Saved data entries
____________

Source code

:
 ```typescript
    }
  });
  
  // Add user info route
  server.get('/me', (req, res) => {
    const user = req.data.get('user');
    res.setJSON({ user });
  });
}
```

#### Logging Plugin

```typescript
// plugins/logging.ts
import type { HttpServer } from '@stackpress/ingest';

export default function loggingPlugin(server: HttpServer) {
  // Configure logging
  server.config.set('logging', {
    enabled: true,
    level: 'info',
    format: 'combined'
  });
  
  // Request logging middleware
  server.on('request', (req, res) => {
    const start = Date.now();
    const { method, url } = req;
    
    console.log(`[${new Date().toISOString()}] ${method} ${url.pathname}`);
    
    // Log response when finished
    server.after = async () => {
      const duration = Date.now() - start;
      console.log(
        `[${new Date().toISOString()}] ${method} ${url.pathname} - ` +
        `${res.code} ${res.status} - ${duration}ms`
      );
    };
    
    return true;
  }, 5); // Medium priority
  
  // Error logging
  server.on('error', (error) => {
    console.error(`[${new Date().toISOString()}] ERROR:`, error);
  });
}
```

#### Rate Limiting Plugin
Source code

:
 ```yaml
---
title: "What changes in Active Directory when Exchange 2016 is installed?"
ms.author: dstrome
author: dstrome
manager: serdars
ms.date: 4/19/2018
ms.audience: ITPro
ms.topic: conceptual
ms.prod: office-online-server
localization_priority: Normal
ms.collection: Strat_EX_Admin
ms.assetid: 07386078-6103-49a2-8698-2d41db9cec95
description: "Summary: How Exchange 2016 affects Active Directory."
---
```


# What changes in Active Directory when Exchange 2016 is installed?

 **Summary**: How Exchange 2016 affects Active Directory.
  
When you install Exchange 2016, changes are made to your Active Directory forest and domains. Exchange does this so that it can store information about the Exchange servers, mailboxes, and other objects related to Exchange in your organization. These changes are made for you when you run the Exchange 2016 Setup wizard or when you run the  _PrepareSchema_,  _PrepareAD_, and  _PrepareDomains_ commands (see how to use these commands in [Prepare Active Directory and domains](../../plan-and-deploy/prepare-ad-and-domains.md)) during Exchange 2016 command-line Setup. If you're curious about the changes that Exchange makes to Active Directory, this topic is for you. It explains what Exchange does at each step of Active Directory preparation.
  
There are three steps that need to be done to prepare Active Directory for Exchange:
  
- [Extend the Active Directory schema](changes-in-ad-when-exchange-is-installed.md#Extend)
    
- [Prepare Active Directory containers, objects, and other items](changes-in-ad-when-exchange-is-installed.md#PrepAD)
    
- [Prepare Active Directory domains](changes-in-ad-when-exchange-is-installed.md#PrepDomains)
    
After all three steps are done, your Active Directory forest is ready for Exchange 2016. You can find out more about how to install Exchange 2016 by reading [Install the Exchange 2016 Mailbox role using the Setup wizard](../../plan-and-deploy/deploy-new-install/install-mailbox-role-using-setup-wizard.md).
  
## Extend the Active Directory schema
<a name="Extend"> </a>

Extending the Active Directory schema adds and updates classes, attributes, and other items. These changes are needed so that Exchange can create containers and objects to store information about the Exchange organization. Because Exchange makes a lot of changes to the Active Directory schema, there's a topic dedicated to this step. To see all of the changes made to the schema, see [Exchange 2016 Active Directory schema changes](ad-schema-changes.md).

____________

• [EXERCISE] Every record above is to be transcribed exactly as written.

• [SOLUTION TO THIS EXERCISE]
Source code

:
 ```typescript
    }
  });
  
  // Add user info route
  server.get('/me', (req, res) => {
    const user = req.data.get('user');
    res.setJSON({ user });
  });
}
```

#### Logging Plugin

```typescript
// plugins/logging.ts
import type { HttpServer } from '@stackpress/ingest';

export default function loggingPlugin(server: HttpServer) {
  // Configure logging
  server.config.set('logging', {
    enabled: true,
    level: 'info',
    format: 'combined'
  });
  
  // Request logging middleware
  server.on('request', (req, res) => {
    const start = Date.now();
    const { method, url } = req;
    
    console.log(`[${new Date().toISOString()}] ${method} ${url.pathname}`);
    
    // Log response when finished
    server.after = async () => {
      const duration = Date.now() - start;
      console.log(
        `[${new Date().toISOString()}] ${method} ${url.pathname} - ` +
        `${res.code} ${res.status} - ${duration}ms`
      );
    };
    
    return true;
  }, 5); // Medium priority
  
  // Error logging
  server.on('error', (error) => {
    console.error(`[${new Date().toISOString()}] ERROR:`, error);
  });
}
```

#### Rate Limiting Plugin
Source code

:
 ```yaml
---
title: "What changes in Active Directory when Exchange 2016 is installed?"
ms.author: dstrome
author: dstrome
manager: serdars
ms.date: 4/19/2018
ms.audience: ITPro
ms.topic: conceptual
ms.prod: office-online-server
localization_priority: Normal
ms.collection: Strat_EX_Admin
ms.assetid: 07386078-6103-49a2-8698-2d41db9cec95
description: "Summary: How Exchange 2016 affects Active Directory."
---
```


# What changes in Active Directory when Exchange 2016 is installed?

 **Summary**: How Exchange 2016 affects Active Directory.
  
When you install Exchange 2016, changes are made to your Active Directory forest and domains. Exchange does this so that it can store information about the Exchange servers, mailboxes, and other objects related to Exchange in your organization. These changes are made for you when you run the Exchange 2016 Setup wizard or when you run the  _PrepareSchema_,  _PrepareAD_, and  _PrepareDomains_ commands (see how to use these commands in [Prepare Active Directory and domains](../../plan-and-deploy/prepare-ad-and-domains.md)) during Exchange 2016 command-line Setup. If you're curious about the changes that Exchange makes to Active Directory, this topic is for you. It explains what Exchange does at each step of Active Directory preparation.
  
There are three steps that need to be done to prepare Active Directory for Exchange:
  
- [Extend the Active Directory schema](changes-in-ad-when-exchange-is-installed.md#Extend)
    
- [Prepare Active Directory containers, objects, and other items](changes-in-ad-when-exchange-is-installed.md#PrepAD)
    
- [Prepare Active Directory domains](changes-in-ad-when-exchange-is-installed.md#PrepDomains)
    
After all three steps are done, your Active Directory forest is ready for Exchange 2016. You can find out more about how to install Exchange 2016 by reading [Install the Exchange 2016 Mailbox role using the Setup wizard](../../plan-and-deploy/deploy-new-install/install-mailbox-role-using-setup-wizard.md).
  
## Extend the Active Directory schema
<a name="Extend"> </a>

Extending the Active Directory schema adds and updates classes, attributes, and other items. These changes are needed so that Exchange can create containers and objects to store information about the Exchange organization. Because Exchange makes a lot of changes to the Active Directory schema, there's a topic dedicated to this step. To see all of the changes made to the schema, see [Exchange 2016 Active Directory schema changes](ad-schema-changes.md).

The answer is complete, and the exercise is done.